Set aside the faiths of the parties to the dispute — there’s something particularly noxious about pulling a piece of antiquity from a place of reverence. Like covering a partially nude statue, it’s a denial of history, and kind of pointless, too. Through the passage of time, art acquires meaning independent of its original nature — by the time it was removed, the Altar of Victory wasn’t a pagan icon. It was a Roman icon.
Accordingly, even if Kennedy writes the opinion too broadly (as he often does), I find it hard to worry too much about Salazar v. Buono, No. 08-472 (Apr. 28, 2010) (pdf), decided yesterday. Separating the case from the procedural morass that forms the real substance of the dispute — and recognizing that this is not, in fact, a final decision on the merits — Salazar is “about,” politically, a cross, privately built and maintained, and situated on federal land, to honor soldiers who perished in World War I. As noted, the real issue in the case is a complicated question of procedure, but the Court’s resolution of it leaves the cross intact, while the contrary conclusion would’ve pulled the cross down, as a violation of the Establishment Clause.
In deciding the procedural question, Kennedy makes almost passing mention to how he’d resolve the Establishment Clause question, were it squarely before him, of whether a private monument, in the form of a cross, placed on federal land, ought to violate the Establishment Clause. He focuses on the monument’s antiquity:
Time also has played its role. The cross had stood on Sunrise Rock for nearly seven decades before the statute was enacted. By then, the cross and the cause it commemorated had become entwined in the public consciousness.
It’s foolish to say that such monuments ever truly lose their religious context. A cross is a cross. But it’s also foolish to equate this case with that of a hypothetical monument, built yesterday, amidst a background suggesting it was built to convey a message of exclusionary religious endorsement. Such facts are nowhere indicated here, and if they were seventy years ago, they’ve long since lost their sting.

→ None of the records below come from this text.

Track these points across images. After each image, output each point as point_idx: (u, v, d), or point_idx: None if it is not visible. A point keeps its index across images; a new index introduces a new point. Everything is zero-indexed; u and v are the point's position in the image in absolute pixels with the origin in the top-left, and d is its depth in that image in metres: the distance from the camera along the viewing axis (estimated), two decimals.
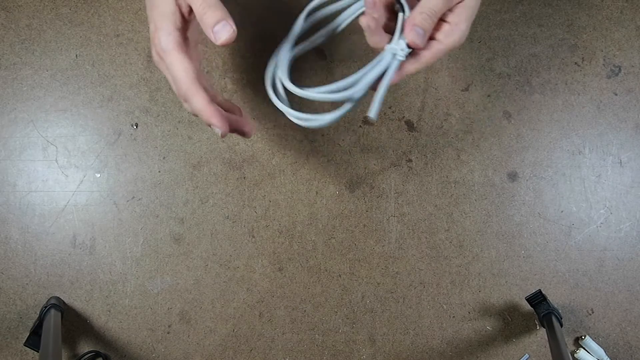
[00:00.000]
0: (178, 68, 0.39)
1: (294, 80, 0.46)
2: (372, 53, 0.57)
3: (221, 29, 0.39)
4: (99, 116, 0.55)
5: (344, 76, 0.56)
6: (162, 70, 0.42)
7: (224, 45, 0.40)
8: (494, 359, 0.57)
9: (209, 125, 0.41)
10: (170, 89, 0.56)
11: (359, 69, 0.56)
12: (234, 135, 0.56)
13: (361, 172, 0.57)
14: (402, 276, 0.57)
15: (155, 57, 0.42)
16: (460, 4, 0.42)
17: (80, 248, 0.55)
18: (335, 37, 0.57)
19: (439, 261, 0.57)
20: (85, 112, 0.55)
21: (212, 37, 0.39)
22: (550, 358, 0.48)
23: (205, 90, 0.40)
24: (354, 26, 0.57)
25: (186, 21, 0.41)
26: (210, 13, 0.39)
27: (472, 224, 0.56)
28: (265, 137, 0.56)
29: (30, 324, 0.54)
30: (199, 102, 0.40)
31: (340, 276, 0.57)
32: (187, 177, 0.56)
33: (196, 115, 0.42)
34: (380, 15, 0.43)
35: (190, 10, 0.41)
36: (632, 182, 0.57)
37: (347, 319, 0.57)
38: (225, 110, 0.44)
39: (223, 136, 0.41)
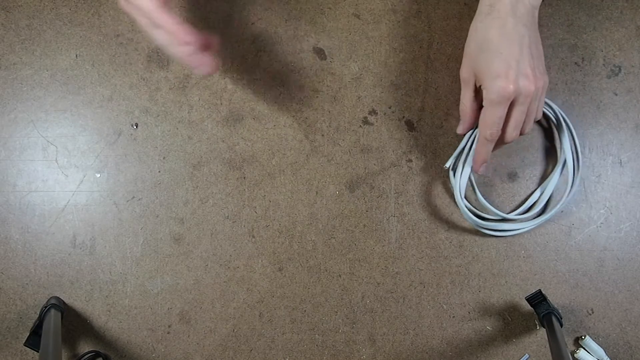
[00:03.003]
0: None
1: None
2: (372, 53, 0.57)
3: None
4: (99, 116, 0.55)
5: (343, 76, 0.56)
6: (131, 14, 0.43)
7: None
8: (494, 359, 0.57)
9: (185, 47, 0.42)
10: (170, 88, 0.56)
11: (358, 68, 0.57)
12: (234, 135, 0.56)
13: (361, 172, 0.57)
14: (402, 276, 0.57)
15: (121, 2, 0.43)
16: None
17: (80, 248, 0.55)
18: (335, 37, 0.57)
19: (439, 261, 0.57)
20: (85, 112, 0.55)
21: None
22: (550, 358, 0.48)
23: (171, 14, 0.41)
24: (354, 26, 0.57)
25: None
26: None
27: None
28: (265, 137, 0.56)
29: (30, 324, 0.54)
30: (170, 22, 0.40)
31: (340, 276, 0.57)
32: (187, 177, 0.56)
33: (170, 49, 0.43)
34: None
35: None
36: (632, 182, 0.57)
37: (347, 319, 0.57)
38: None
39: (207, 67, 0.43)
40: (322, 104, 0.56)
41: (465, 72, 0.49)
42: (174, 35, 0.41)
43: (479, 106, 0.50)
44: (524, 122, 0.48)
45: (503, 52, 0.44)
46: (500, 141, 0.49)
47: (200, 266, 0.56)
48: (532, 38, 0.46)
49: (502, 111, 0.46)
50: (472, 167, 0.54)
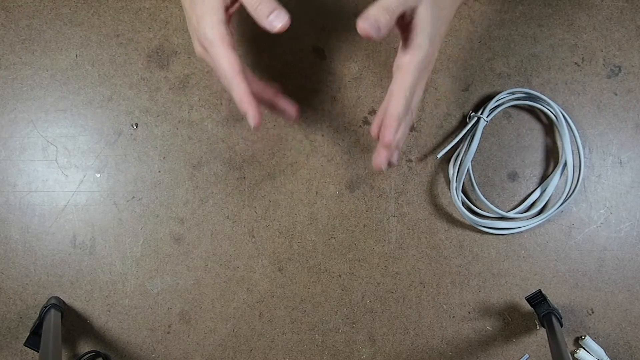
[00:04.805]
0: (223, 61, 0.42)
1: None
2: (372, 53, 0.57)
3: (275, 18, 0.41)
4: (99, 116, 0.55)
5: (343, 76, 0.56)
6: (206, 61, 0.45)
7: (279, 33, 0.43)
8: (494, 359, 0.57)
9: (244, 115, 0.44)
10: (170, 88, 0.56)
11: (358, 68, 0.57)
12: (234, 135, 0.56)
13: (361, 172, 0.57)
14: (402, 276, 0.57)
15: (198, 49, 0.45)
16: (414, 19, 0.42)
17: (80, 248, 0.55)
18: (335, 37, 0.57)
19: (439, 261, 0.57)
20: (85, 112, 0.55)
21: (267, 26, 0.41)
22: (550, 358, 0.48)
23: (246, 79, 0.43)
24: (354, 26, 0.57)
25: (229, 14, 0.43)
26: (265, 3, 0.41)
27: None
28: (265, 137, 0.56)
29: (30, 324, 0.54)
30: (239, 93, 0.42)
31: (340, 276, 0.57)
32: (187, 177, 0.56)
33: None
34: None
35: (233, 3, 0.43)
36: (632, 182, 0.57)
37: (347, 319, 0.57)
38: (265, 95, 0.48)
39: (255, 129, 0.45)
40: (322, 104, 0.56)
41: None
42: (239, 105, 0.43)
43: None
44: None
45: None
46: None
47: (200, 266, 0.56)
48: None
49: None
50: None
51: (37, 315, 0.52)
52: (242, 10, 0.56)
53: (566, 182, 0.55)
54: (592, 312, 0.57)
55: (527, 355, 0.57)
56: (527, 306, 0.55)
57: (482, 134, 0.55)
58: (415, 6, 0.41)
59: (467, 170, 0.55)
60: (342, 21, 0.57)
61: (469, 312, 0.57)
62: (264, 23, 0.41)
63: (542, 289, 0.53)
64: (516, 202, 0.57)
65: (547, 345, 0.53)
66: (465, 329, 0.57)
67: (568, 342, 0.57)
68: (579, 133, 0.55)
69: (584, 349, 0.56)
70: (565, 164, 0.55)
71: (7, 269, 0.55)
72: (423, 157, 0.57)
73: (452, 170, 0.55)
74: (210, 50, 0.42)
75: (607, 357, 0.56)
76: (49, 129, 0.55)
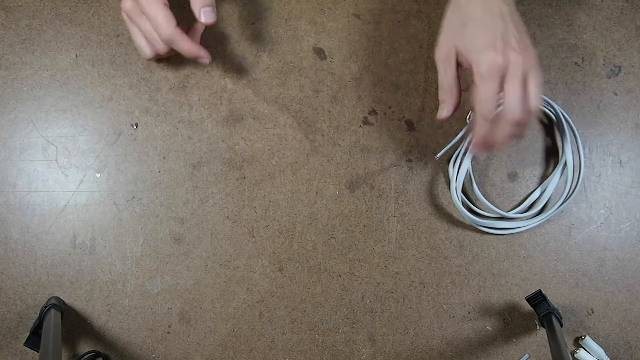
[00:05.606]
0: (161, 17, 0.47)
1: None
2: (372, 53, 0.57)
3: (207, 13, 0.47)
4: (99, 116, 0.55)
5: (343, 76, 0.56)
6: (134, 22, 0.49)
7: (206, 25, 0.49)
8: (494, 359, 0.57)
9: (194, 59, 0.50)
10: (170, 88, 0.56)
11: (358, 68, 0.57)
12: (234, 135, 0.56)
13: (361, 172, 0.57)
14: (402, 276, 0.57)
15: (127, 5, 0.48)
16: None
17: (80, 248, 0.55)
18: (335, 37, 0.57)
19: (439, 261, 0.57)
20: (85, 112, 0.55)
21: (198, 15, 0.47)
22: (550, 358, 0.48)
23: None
24: (354, 26, 0.57)
25: None
26: None
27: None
28: (265, 137, 0.56)
29: (30, 324, 0.54)
30: (186, 44, 0.48)
31: (340, 276, 0.57)
32: (187, 177, 0.56)
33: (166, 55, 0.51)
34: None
35: None
36: (632, 182, 0.57)
37: (347, 319, 0.57)
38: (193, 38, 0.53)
39: (210, 62, 0.51)
40: (322, 104, 0.56)
41: (444, 50, 0.48)
42: (188, 53, 0.49)
43: (460, 86, 0.49)
44: (528, 98, 0.45)
45: (489, 25, 0.45)
46: (509, 119, 0.45)
47: (200, 266, 0.56)
48: (514, 14, 0.46)
49: (495, 85, 0.44)
50: (472, 155, 0.54)
51: (37, 315, 0.52)
52: (239, 11, 0.56)
53: (566, 182, 0.55)
54: (592, 312, 0.57)
55: (527, 355, 0.57)
56: (527, 306, 0.55)
57: None
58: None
59: (467, 170, 0.55)
60: (342, 21, 0.57)
61: (469, 312, 0.57)
62: (196, 12, 0.47)
63: (542, 289, 0.53)
64: (516, 202, 0.57)
65: (547, 345, 0.53)
66: (465, 329, 0.57)
67: (568, 342, 0.57)
68: (579, 133, 0.55)
69: (584, 349, 0.56)
70: (565, 164, 0.55)
71: (7, 269, 0.55)
72: (423, 157, 0.57)
73: (452, 170, 0.55)
74: (146, 7, 0.46)
75: (607, 357, 0.56)
76: (49, 129, 0.55)
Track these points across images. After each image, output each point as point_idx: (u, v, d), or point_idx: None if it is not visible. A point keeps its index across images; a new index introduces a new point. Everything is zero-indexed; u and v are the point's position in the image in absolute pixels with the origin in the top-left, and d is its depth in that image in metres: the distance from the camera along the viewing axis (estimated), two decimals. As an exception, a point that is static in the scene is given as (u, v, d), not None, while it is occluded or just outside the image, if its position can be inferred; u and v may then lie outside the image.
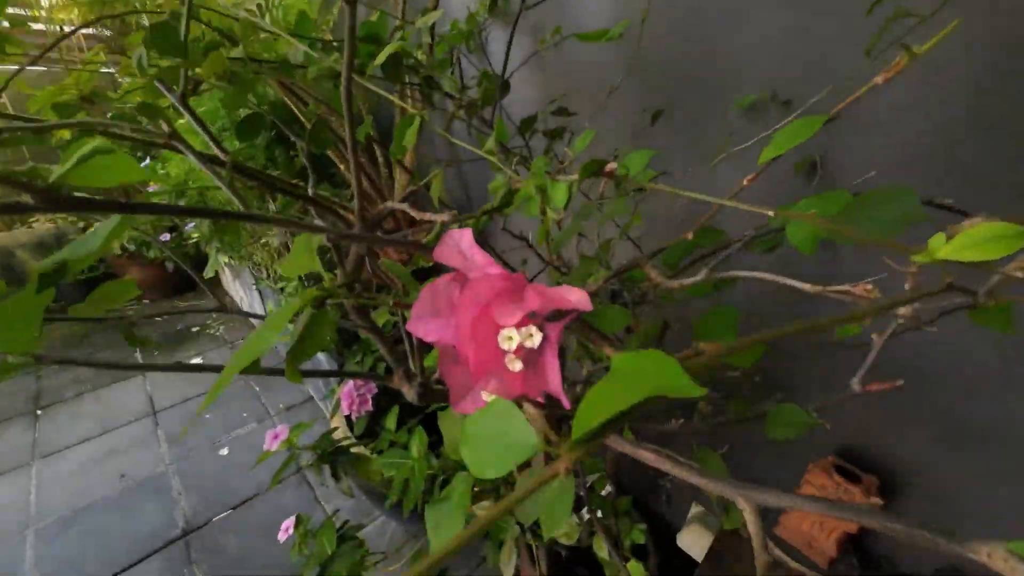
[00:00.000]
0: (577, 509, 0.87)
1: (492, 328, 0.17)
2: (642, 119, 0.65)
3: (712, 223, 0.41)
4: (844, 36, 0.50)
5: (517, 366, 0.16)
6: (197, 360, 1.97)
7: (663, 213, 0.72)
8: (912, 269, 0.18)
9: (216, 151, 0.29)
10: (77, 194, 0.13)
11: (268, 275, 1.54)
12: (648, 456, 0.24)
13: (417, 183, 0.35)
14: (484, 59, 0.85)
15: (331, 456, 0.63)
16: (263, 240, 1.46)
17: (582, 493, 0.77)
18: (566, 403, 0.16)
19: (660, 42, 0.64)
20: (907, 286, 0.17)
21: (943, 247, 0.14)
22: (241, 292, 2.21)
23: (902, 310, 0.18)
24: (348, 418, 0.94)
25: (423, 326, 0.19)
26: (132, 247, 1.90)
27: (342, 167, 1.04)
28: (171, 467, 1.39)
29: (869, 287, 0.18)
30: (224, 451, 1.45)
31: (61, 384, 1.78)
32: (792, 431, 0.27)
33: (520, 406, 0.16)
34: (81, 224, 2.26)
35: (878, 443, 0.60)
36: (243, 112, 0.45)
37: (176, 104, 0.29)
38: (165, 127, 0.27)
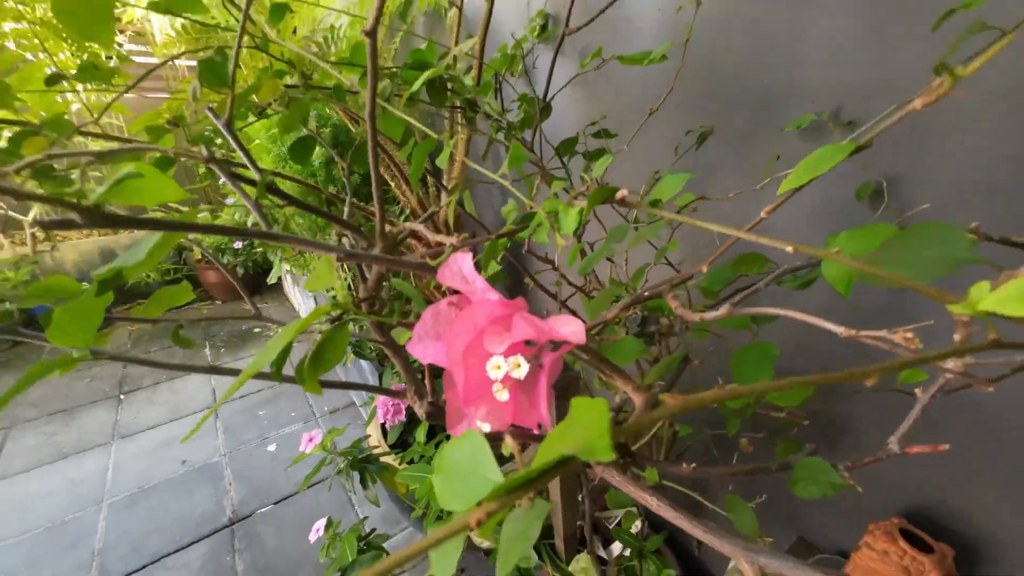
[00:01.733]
0: (606, 545, 0.83)
1: (484, 355, 0.17)
2: (689, 139, 0.63)
3: (759, 251, 0.39)
4: (916, 50, 0.46)
5: (504, 396, 0.16)
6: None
7: (705, 238, 0.68)
8: (963, 319, 0.15)
9: (254, 171, 0.32)
10: (115, 211, 0.15)
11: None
12: (648, 499, 0.22)
13: (438, 204, 0.36)
14: (529, 82, 0.87)
15: (360, 464, 0.65)
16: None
17: (609, 527, 0.73)
18: (553, 439, 0.16)
19: (711, 58, 0.62)
20: (956, 338, 0.15)
21: (986, 298, 0.12)
22: (299, 298, 2.36)
23: (950, 364, 0.15)
24: (383, 426, 0.97)
25: (423, 348, 0.19)
26: (210, 252, 2.10)
27: (392, 184, 1.09)
28: (224, 458, 1.50)
29: (910, 335, 0.15)
30: (272, 447, 1.54)
31: (142, 372, 1.99)
32: (818, 490, 0.23)
33: (503, 436, 0.15)
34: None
35: (953, 506, 0.52)
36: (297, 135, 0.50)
37: (222, 129, 0.33)
38: (205, 151, 0.30)
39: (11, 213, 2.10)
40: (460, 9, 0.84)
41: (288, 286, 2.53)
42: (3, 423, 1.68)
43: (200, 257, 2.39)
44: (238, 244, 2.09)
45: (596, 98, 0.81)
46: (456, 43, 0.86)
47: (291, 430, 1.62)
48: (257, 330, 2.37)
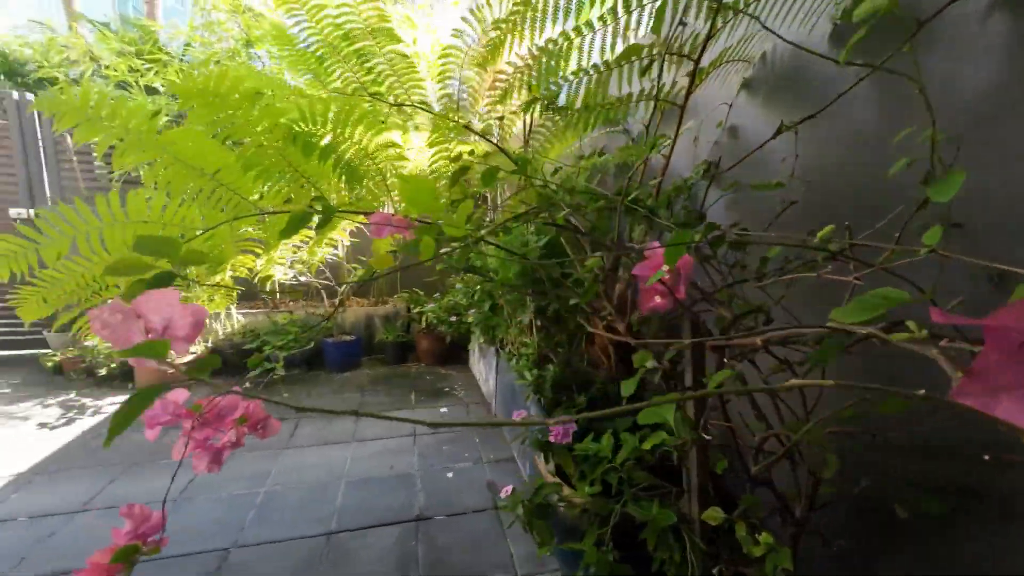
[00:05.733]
0: None
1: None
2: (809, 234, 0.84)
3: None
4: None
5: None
6: (443, 410, 2.64)
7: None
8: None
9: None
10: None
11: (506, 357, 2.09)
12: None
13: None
14: (694, 201, 1.21)
15: (547, 444, 0.93)
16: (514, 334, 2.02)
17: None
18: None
19: (823, 176, 0.86)
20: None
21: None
22: (482, 369, 2.90)
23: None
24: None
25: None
26: (434, 322, 2.87)
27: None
28: (417, 472, 1.92)
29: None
30: (450, 475, 1.90)
31: (373, 403, 2.71)
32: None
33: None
34: (404, 306, 3.53)
35: None
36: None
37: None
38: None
39: (335, 286, 3.32)
40: (644, 164, 1.28)
41: (475, 358, 3.13)
42: (296, 416, 2.51)
43: (422, 327, 3.23)
44: (453, 317, 2.81)
45: (740, 206, 1.09)
46: (640, 180, 1.28)
47: (464, 466, 1.97)
48: (447, 389, 2.96)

Time does, indeed, play its role, by changing the posture of any controversy. Building a monument is an affirmative act; maintaining it, in this case, is a passive one, and one taken as much in defense of history, as in defense of any particular faith. Why tear it down? Because people in the past used to be Christian, and used to have the government’s ear? They were, and they did, but these aren’t facts we have to run from. And if we do, are we really rectifying an offense, or perpetrating our own?